Monday 17 September 2018

Michel Ray



            I spent a lot of Sunday getting caught up on my journal.
I only went out to mail my income report to Social Services.
I washed a pair of shorts just in case Monday is hot so I would have a clean pair to wear to Romantic Literature class.
I saw my neighbour Benji mopping the hall floor even though the landlord is back from his vacation. I asked him if he was trying to earn his Boy Scout merit badge. He said he just needed something to do and some exercise.          
I watched an episode of The Naked City but though this story took place in New York City, unlike the others I’ve seen, it wasn’t a characteristically New York story and it was more than a little contrived. The adolescent son of a Latin American dictator has come to New York and police protection has been assigned to him in addition to his personal bodyguard who is a former matador. The matador, who is a hero of the boy, is secretly part of a plot to assassinate the boy’s father and the plan is that at the moment of his father’s death, to avoid him coming to power as a legacy dictator, the boy must die as well. At 16:00 the next day the president will be assassinated. At that time every day the boy and the matador play a game that the boy loves in which he pretends to be a bull and the matador pretends to kill him, only this time the plan is for him to really slay the boy with his sword. When the time comes the matador can’t go through with it but two of the rebels anticipated this and show up at the hotel room with guns. The matador kills himself with his sword and the police guard stops the assassins.
The dictator’s son was played by Michel Ray, who acted until his final performance in the film, Lawrence of Arabia. He went to Harvard Business School and also became an Olympic skier in several winter games. He became a millionaire banker and married the daughter of Freddie Heineken. Michel is now worth $4.5 billion.
The matador was played by Michael Ansara, who was married to Barbara Eden for 16 years and who played the Klingon Commander Kang on three Star Trek series.

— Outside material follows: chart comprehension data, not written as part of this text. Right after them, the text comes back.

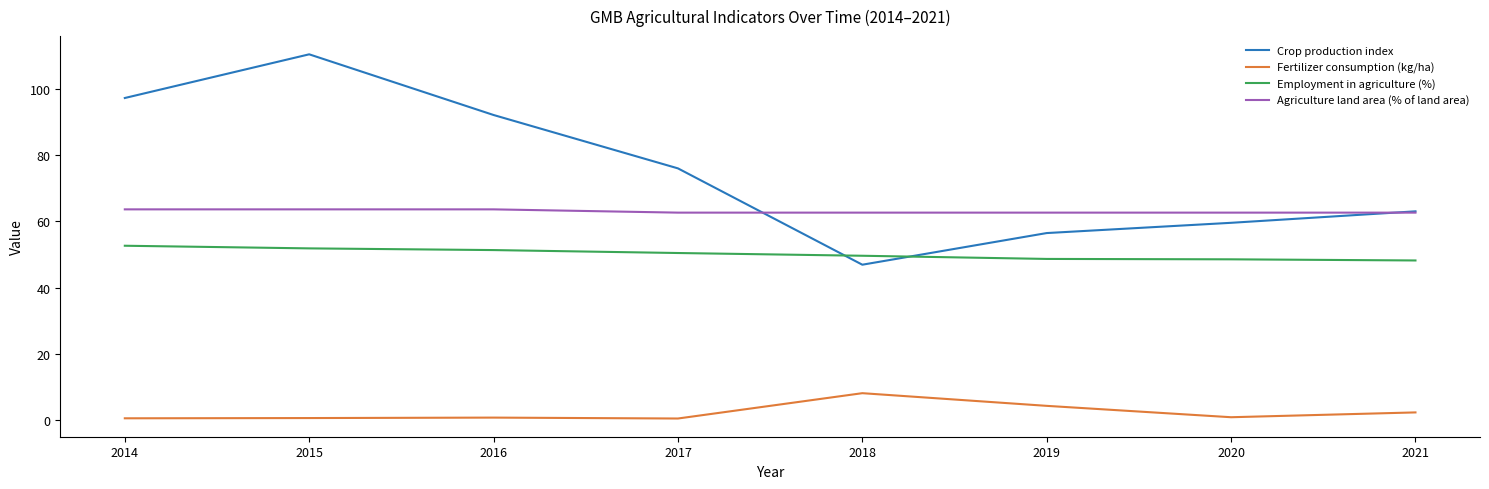

Between 2016 and 2020, which series saw the biggest shift?

Crop production index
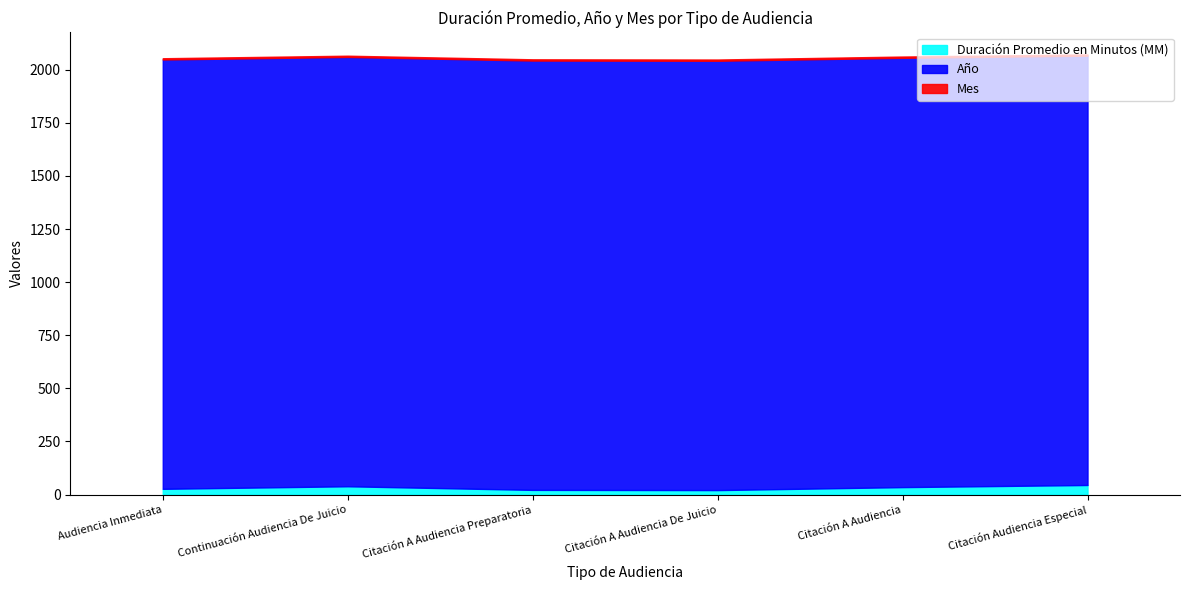

The Mes series shows 6 at Citación A Audiencia Preparatoria. True or false?

True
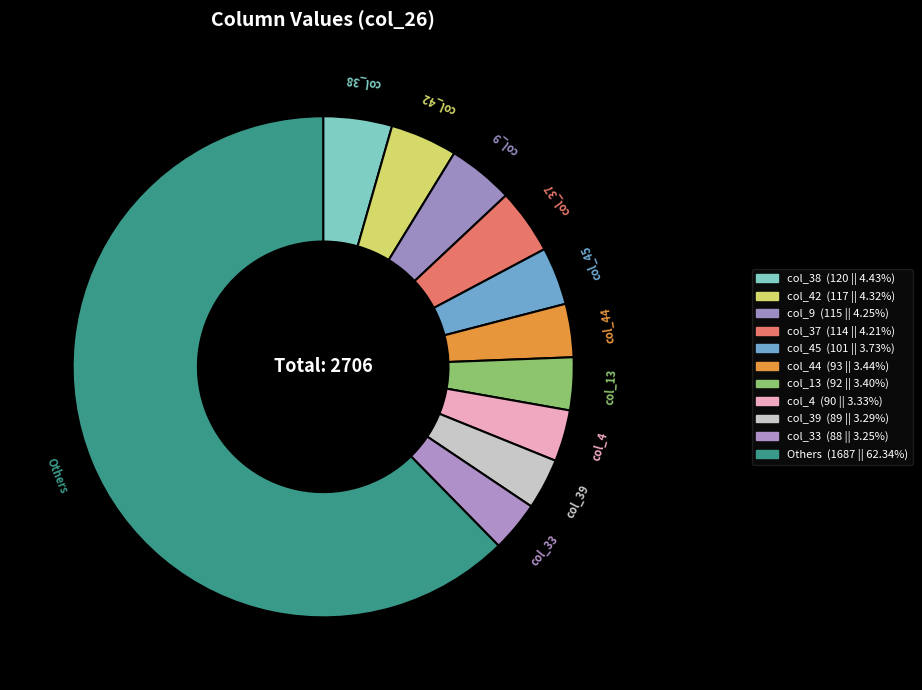

Does col_38 account for over 50% of the chart?

No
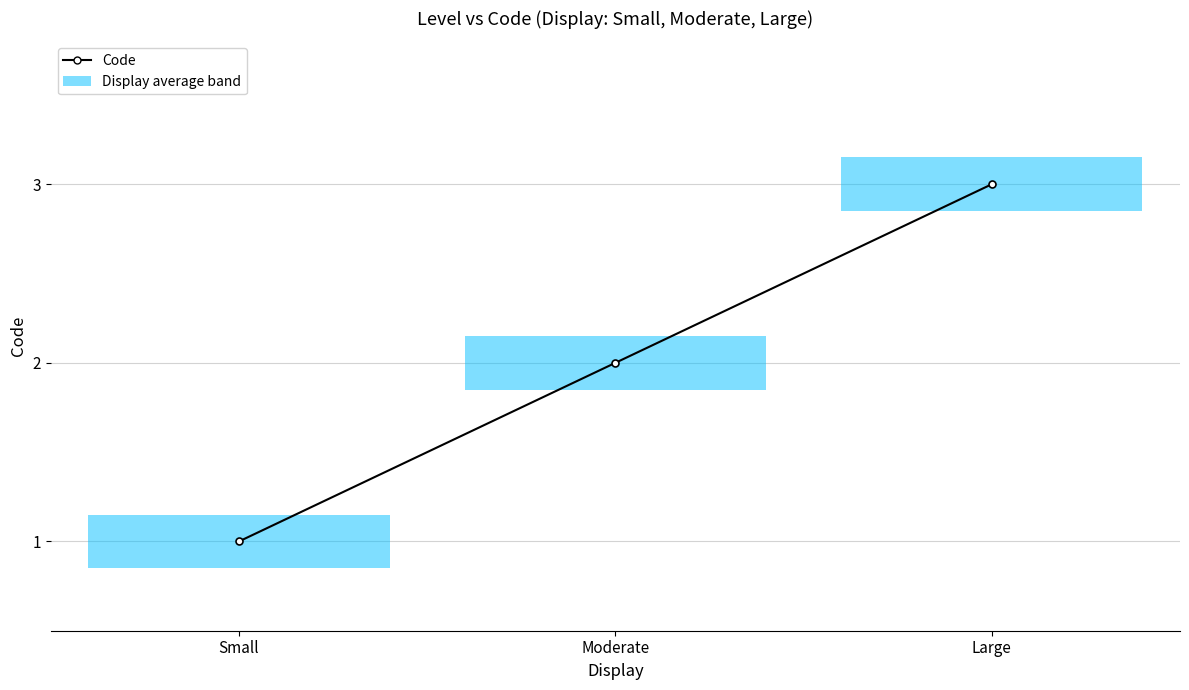

What is the value of the 3rd bar from the left?

3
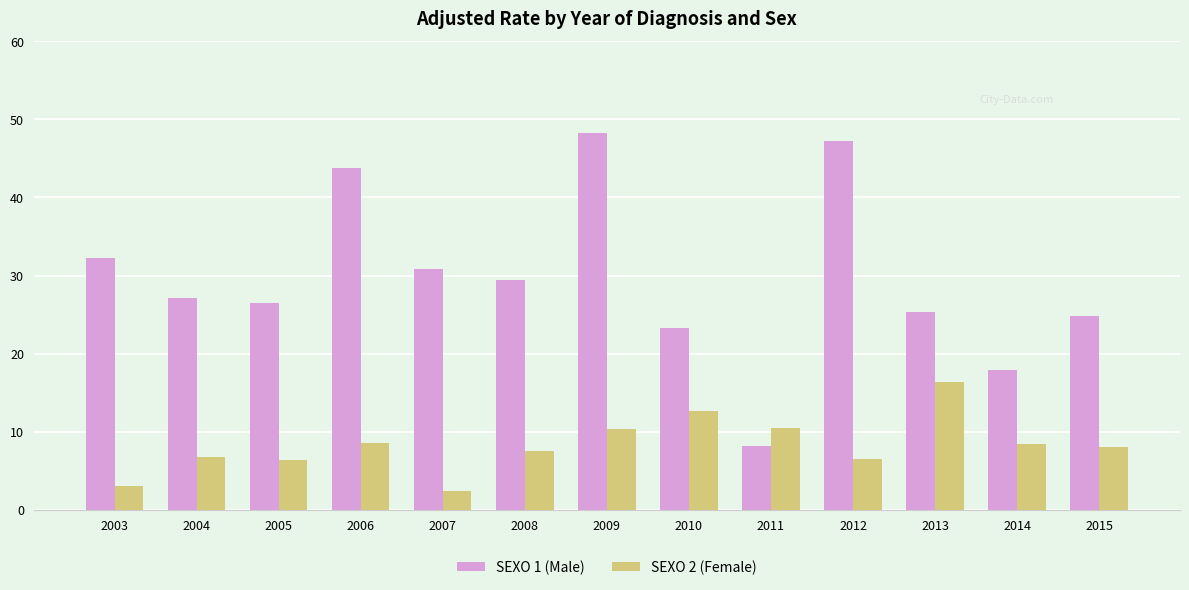

What are all the series names shown in the legend?

SEXO 1 (Male), SEXO 2 (Female)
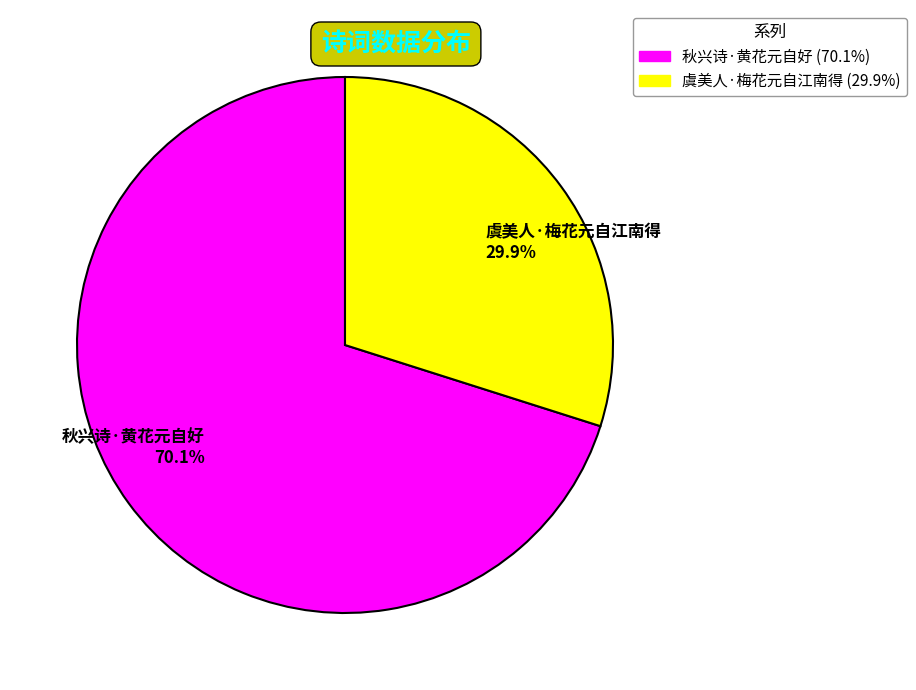

Which has a higher value, 秋兴诗·黄花元自好 70.1% or 虞美人·梅花元自江南得 29.9%?

秋兴诗·黄花元自好 70.1%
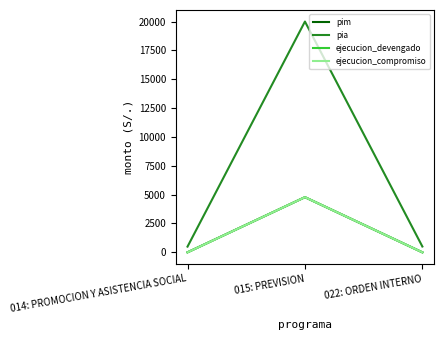

Does the chart display data point markers on the line(s)?

No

I finished reading William Wordsworth’s Preface to The Lyrical Ballads. He's essentially saying that the best poetry comes from appropriating the language and themes of the culture of the poor and the working class because their experiences are more genuine and evoke deeper emotions that after meditative reflection can be transformed into poetry. He also says that there is no difference between the language of prose and poetry.